(Dati estratti da una raccolta)
★ ★ ★ ★

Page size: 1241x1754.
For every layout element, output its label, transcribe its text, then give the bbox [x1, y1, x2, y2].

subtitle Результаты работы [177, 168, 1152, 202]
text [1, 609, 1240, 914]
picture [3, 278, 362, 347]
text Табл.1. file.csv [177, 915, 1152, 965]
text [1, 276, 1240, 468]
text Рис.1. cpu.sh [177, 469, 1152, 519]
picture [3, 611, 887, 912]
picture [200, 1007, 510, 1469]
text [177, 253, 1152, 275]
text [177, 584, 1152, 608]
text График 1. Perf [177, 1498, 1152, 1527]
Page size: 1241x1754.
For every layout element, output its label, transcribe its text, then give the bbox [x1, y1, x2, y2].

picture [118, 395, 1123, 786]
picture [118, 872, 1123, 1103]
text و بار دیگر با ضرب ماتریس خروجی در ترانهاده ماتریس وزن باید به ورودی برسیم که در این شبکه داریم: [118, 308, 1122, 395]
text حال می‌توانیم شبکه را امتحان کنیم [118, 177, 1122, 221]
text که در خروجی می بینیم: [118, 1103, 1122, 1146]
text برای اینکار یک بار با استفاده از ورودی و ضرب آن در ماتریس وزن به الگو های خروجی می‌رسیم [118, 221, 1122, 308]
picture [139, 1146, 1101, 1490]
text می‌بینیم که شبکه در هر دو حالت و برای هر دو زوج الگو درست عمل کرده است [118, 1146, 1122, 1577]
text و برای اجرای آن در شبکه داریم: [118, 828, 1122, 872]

★ ★ ★ ★

IL TUO OBIETTIVO >> Riporta tutte le righe qui sopra sotto forma di elenco JSON di stringhe, con una stringa per ciascuna riga e senza quelle vuote.

LA RISPOSTA >>
[
  "Page size: 1241x1754.",
  "For every layout element, output its label, transcribe its text, then give the bbox [x1, y1, x2, y2].",
  "subtitle Результаты работы [177, 168, 1152, 202]",
  "text [1, 609, 1240, 914]",
  "picture [3, 278, 362, 347]",
  "text Табл.1. file.csv [177, 915, 1152, 965]",
  "text [1, 276, 1240, 468]",
  "text Рис.1. cpu.sh [177, 469, 1152, 519]",
  "picture [3, 611, 887, 912]",
  "picture [200, 1007, 510, 1469]",
  "text [177, 253, 1152, 275]",
  "text [177, 584, 1152, 608]",
  "text График 1. Perf [177, 1498, 1152, 1527]",
  "Page size: 1241x1754.",
  "For every layout element, output its label, transcribe its text, then give the bbox [x1, y1, x2, y2].",
  "picture [118, 395, 1123, 786]",
  "picture [118, 872, 1123, 1103]",
  "text و بار دیگر با ضرب ماتریس خروجی در ترانهاده ماتریس وزن باید به ورودی برسیم که در این شبکه داریم: [118, 308, 1122, 395]",
  "text حال می‌توانیم شبکه را امتحان کنیم [118, 177, 1122, 221]",
  "text که در خروجی می بینیم: [118, 1103, 1122, 1146]",
  "text برای اینکار یک بار با استفاده از ورودی و ضرب آن در ماتریس وزن به الگو های خروجی می‌رسیم [118, 221, 1122, 308]",
  "picture [139, 1146, 1101, 1490]",
  "text می‌بینیم که شبکه در هر دو حالت و برای هر دو زوج الگو درست عمل کرده است [118, 1146, 1122, 1577]",
  "text و برای اجرای آن در شبکه داریم: [118, 828, 1122, 872]"
]